Hello, new here.
I am a Centos/Fedora user, and for the past 3 years have been running my mail server using Postfix/MySQL/CourierMail/Squirrelmail on Fedora. The current incantation of the tutorial is at:
http://www.howtoforge.com/virtual-users-and-domains-with-postfix-courier-mys...
Well it is time to rebuild my mailserver; this time on Centos 6.3. My goal is to use supplied rpms, not to build my own (and rebuild everytime there is an important update). So I am pulling quotas which has been a pain anyway, and I am investigating using Dovecot in place of CourierMail. In Centos 6.3, the version of Dovecot is: 2.0.9-2
I am looking for a tutorial to assist in the setup, as I am nowhere an expert on any of this (I am a communications security expert in the IETF and IEEE 802).
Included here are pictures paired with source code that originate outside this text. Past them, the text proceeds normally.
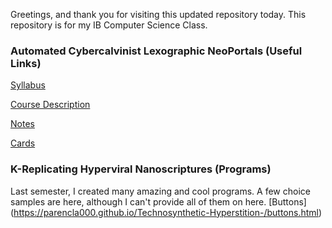 Greetings, and thank you for visiting this updated repository today. 
This repository is for my IB Computer Science Class.

### Automated Cybercalvinist Lexographic NeoPortals (Useful Links)

[Syllabus](https://parencla000.github.io/Technosynthetic-Hyperstition-/IB-DP-CS-syllabus "Syllabus")

[Course Description](https://parencla000.github.io/Technosynthetic-Hyperstition-/IB-DP-CompSci "Course Description")

[Notes](https://parencla000.github.io/Technosynthetic-Hyperstition-/analyticenginenotes "Notes")

[Cards](https://parencla000.github.io/Technosynthetic-Hyperstition-/card "Cards")

### K-Replicating Hyperviral Nanoscriptures (Programs) 

Last semester, I created many amazing and cool programs. A few choice samples are here, although I can't provide all of them on here. 
[Buttons] (https://parencla000.github.io/Technosynthetic-Hyperstition-/buttons.html)

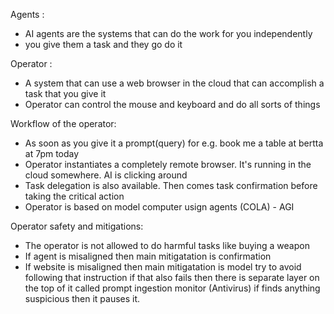 Agents :
- AI agents are the systems that can do the work for you independently
- you give them a task and they go do it

Operator :
- A system that can use a web browser in the cloud that can accomplish a task that you give it 
- Operator can control the mouse and keyboard and do all sorts of things 

Workflow of the operator:
- As soon as you give it a prompt(query) for e.g. book me a table at bertta at 7pm today
- Operator instantiates a completely remote browser. It's running in the cloud somewhere. AI is clicking around
- Task delegation is also available. Then comes task confirmation before taking the critical action
- Operator is based on model computer usign agents (COLA) - AGI

Operator safety and mitigations:
- The operator is not allowed to do harmful tasks like buying a weapon
- If agent is misaligned then main mitigatation is confirmation 
- If website is misaligned then main mitigatation is model try to avoid following that instruction if that also fails then there is separate layer on the top of it called prompt ingestion monitor (Antivirus) if finds anything suspicious then it pauses it.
There are a couple items that I have come to depend on in my current setup that are musts in anything new:
Virtual user/domain
That is, not only virtual domains, but also users defined by domain. So in the MySQL user table, the email value is set to user@domain. Thus a user can receive/send mail from multiple domains with the same addr and only those domains defined for the user in the user table.
Obviously there is no coupling of Linux user accounts and email accounts. CourierMail is storing mail under /home/vmail/domain/user/...
Encrypted passwords
The passwords in the user table in MySQL are encrypted. This will be used to auth the user for POPing or IMAPing and sending their mail. I have encountered a few tutorials where it seems like passwords are stored in the clear?
Anyway, not much else! Well as far as the user interface is concerned.
Postfix with clamav and spamassassin and maybe one or two extras. And
SquirrelMail for Webmail. A better gui than phpMyAdmin for maintaining
the tables would be nice, but I don't have a lot of users, so it works
well enough.
Can someone point me to a tutorial best suited to my needs?
Also any firewall rules, as I don't want to turn off iptables (and ip6tables) and any SELinux policy rules to add.
Oh, and IPv6 will be a must in the near future, so anything needed to ensure IPv6 working right as well.